Let's first show that $R_n$ as the same sign as $u_{n+1}$ (which is $(-1)a_n$). As the sequence $(a_n)$ is decreasing (definition of an alternating series), the size of the bars in our graph is smaller and smaller. Thus, by adding two consecutive terms, we get a number that has the same sign as the first of the two terms. For example, if we have two consecutive terms were the first is positive, we get the following picture :

Thus, in this picture where $u_{n+1} \geqslant 0$, $R_n$ can be obtained by adding all the pairs of terms starting from $u_{n+1}$, i.e. by adding positive values : thus $R_n$ is positive. If we begun at a blue bar ( where $u_{n+1} \leqslant 0$, $R_n$ would be negative with the same argument. Thus $R_n$ has the same sign as $u_{n+1}$.
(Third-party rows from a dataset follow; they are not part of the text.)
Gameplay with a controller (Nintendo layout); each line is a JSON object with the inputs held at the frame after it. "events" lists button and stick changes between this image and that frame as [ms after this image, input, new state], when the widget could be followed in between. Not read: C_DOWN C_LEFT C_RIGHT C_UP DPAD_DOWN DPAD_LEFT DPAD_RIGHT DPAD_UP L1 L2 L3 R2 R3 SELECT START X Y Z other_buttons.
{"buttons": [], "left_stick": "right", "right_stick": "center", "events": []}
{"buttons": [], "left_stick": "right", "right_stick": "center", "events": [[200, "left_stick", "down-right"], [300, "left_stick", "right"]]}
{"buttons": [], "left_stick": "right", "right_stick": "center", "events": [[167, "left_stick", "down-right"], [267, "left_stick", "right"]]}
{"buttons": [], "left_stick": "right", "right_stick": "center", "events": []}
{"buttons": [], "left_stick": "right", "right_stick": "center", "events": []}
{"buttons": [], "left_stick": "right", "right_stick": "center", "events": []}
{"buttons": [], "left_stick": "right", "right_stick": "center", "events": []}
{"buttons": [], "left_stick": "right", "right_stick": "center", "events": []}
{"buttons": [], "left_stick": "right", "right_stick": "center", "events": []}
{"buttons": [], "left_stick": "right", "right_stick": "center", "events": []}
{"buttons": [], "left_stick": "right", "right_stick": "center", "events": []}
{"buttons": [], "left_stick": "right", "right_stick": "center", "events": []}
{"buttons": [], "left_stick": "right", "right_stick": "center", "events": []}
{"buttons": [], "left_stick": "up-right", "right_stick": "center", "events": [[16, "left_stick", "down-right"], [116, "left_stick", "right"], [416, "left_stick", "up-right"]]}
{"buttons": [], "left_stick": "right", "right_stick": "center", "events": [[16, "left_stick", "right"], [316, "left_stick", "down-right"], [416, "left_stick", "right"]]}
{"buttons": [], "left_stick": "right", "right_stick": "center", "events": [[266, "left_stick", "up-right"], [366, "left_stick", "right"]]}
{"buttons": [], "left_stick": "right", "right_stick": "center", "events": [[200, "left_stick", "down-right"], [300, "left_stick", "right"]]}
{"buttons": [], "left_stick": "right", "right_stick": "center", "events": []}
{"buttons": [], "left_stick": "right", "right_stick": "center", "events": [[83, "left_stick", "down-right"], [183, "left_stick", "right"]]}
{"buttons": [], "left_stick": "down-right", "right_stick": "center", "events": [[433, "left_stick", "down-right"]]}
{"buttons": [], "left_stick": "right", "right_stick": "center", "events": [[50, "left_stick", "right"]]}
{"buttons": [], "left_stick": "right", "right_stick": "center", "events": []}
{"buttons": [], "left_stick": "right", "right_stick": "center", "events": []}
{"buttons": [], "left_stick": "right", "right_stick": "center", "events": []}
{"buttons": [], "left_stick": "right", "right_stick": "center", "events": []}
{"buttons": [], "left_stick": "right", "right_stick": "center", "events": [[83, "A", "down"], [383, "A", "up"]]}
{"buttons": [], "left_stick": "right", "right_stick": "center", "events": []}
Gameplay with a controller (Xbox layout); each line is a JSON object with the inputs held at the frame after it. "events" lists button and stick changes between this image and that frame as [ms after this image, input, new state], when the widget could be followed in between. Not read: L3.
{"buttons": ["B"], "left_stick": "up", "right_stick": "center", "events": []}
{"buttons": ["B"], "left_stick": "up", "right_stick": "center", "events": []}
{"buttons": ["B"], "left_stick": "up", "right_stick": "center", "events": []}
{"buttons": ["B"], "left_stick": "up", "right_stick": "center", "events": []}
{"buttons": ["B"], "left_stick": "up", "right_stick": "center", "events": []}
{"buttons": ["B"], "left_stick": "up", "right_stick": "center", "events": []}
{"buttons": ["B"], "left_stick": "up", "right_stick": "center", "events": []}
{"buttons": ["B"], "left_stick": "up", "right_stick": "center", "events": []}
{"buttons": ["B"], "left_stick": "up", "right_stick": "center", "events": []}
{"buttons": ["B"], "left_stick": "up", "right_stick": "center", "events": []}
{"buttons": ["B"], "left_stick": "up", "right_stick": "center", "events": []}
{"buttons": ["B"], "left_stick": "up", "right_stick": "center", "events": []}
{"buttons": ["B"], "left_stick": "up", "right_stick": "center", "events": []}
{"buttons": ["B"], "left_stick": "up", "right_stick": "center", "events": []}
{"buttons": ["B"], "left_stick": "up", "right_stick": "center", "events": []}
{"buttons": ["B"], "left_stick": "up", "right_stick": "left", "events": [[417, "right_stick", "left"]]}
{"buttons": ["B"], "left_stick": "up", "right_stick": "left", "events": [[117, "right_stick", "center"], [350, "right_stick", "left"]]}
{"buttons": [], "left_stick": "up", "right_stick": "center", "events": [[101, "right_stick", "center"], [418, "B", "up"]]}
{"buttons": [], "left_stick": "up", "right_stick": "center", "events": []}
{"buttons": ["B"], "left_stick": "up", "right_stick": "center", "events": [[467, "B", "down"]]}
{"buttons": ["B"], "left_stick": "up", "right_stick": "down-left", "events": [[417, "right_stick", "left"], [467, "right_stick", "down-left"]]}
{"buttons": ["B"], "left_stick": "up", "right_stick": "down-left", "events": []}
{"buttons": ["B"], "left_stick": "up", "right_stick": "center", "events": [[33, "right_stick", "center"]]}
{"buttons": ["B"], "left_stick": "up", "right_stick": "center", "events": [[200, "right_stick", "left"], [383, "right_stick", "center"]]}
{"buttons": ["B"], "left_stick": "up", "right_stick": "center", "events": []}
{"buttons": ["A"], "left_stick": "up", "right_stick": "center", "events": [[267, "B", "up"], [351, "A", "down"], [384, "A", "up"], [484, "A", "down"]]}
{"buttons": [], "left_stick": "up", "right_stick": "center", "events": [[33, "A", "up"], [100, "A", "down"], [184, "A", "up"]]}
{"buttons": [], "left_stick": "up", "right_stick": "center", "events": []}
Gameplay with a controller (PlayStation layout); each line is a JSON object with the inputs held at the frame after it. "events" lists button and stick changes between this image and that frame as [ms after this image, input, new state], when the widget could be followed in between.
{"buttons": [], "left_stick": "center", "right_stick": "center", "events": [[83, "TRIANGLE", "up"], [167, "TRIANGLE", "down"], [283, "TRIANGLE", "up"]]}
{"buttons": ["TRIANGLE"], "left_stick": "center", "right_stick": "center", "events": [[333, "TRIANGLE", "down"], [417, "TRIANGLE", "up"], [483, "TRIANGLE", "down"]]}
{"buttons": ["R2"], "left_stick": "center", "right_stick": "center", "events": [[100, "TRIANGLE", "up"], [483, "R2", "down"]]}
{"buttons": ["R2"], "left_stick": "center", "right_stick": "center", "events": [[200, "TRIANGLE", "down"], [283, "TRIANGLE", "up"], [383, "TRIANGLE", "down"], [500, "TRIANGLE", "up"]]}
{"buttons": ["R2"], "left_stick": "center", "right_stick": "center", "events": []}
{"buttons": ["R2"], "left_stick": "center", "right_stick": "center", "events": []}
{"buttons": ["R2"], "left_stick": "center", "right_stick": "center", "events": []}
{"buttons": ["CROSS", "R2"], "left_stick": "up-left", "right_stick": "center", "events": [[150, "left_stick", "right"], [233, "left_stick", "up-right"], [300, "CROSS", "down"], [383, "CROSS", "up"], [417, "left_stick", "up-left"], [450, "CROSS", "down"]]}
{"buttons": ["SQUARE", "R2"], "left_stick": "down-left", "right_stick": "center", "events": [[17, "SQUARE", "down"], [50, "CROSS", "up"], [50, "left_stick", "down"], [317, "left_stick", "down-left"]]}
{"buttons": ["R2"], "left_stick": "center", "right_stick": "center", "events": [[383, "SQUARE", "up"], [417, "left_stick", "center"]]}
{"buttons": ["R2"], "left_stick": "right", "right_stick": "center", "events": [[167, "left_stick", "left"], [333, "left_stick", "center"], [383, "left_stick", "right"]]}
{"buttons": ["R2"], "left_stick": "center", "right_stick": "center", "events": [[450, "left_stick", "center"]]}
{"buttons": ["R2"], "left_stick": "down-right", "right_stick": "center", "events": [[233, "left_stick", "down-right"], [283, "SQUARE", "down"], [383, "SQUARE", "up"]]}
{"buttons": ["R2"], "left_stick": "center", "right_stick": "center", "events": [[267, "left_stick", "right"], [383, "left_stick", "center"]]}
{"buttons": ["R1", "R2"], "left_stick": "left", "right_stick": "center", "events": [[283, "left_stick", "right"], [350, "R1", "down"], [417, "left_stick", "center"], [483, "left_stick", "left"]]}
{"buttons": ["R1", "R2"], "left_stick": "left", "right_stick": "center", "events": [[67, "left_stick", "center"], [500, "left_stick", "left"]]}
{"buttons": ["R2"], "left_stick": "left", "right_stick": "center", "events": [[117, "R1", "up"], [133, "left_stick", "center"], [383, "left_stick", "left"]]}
$\rhd$ Now, this implies that $R_{n+1}$ has the opposite sign of $R_n$, i.e. the opposite sign of $u_{n+1}$. Thus, as $R_{n} = u_{n+1}+ R_{n+1}$, the term $R_{n+1}$ will partially cancel with $u_{n+1}$ and will give $|R_n| \leq |u_{n+1}|$.

To be more precise, if $u_{n+1} \geq 0$, then we have seen previously that $R_n \geq 0$ and $R_{n+1} \leq 0$. Thus $$ 0 \leq R_n = u_{n+1} + R_{n+1} \leq u_{n+1}$$ and we get $|R_n| \leq |u_{n+1}|$. A similar proof holds true in the case $u_{n+1} \leq 0$. This is the inequality $|R_n| \leq a_{n+1}$ you were looking for.

Answer 2

Draw a number line.

Consider the series $a_0-a_1+a_2-a_3+a_4+ ...$ with $a_k$ positive and decreasing.

The partial sums are $S_0 = a_0$, $S_1 = a_0-a_1$, $S_2 = a_0-a_1+a_2$, etc.

The way you obtain the partial sums on the number line is by moving $a_0$ to the right, then $a_1$ to the left, then $a_2$ to the right, then $a_3$ to the left, etc.

Notice that the sequence of intervals $I_n = [\textrm{min}(S_n), \textrm{max}(S_{n+1})]$ satisfies $I_{n+1} \subset I_{n}$ and the length of $I_n$ is $|a_{n+1}|$. The intersection of all of these intervals is the infinite sum $S$. We can see that since $S \in I_{n}$ we have $|S - a_n|< |a_{n+1}|$.